[Exercise instructions] From the line bearing "- Official screen" down to the final line of the records below, give every line again exactly and add nothing.

Collection entries
◆ ◆ ◆ ◆ ◆
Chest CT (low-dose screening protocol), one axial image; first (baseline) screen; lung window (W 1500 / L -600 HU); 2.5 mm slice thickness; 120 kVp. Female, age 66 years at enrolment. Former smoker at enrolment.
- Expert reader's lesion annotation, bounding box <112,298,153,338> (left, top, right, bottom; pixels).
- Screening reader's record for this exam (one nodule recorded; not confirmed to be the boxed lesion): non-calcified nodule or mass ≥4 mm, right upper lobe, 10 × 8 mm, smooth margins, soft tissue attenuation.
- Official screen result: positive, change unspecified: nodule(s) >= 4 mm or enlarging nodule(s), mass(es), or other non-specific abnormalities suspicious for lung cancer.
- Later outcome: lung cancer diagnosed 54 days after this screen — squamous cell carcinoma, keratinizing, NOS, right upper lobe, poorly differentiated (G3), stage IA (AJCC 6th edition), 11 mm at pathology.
◆ ◆ ◆ ◆ ◆
[Answer below]
- Official screen result: positive, change unspecified: nodule(s) >= 4 mm or enlarging nodule(s), mass(es), or other non-specific abnormalities suspicious for lung cancer.
- Later outcome: lung cancer diagnosed 54 days after this screen — squamous cell carcinoma, keratinizing, NOS, right upper lobe, poorly differentiated (G3), stage IA (AJCC 6th edition), 11 mm at pathology.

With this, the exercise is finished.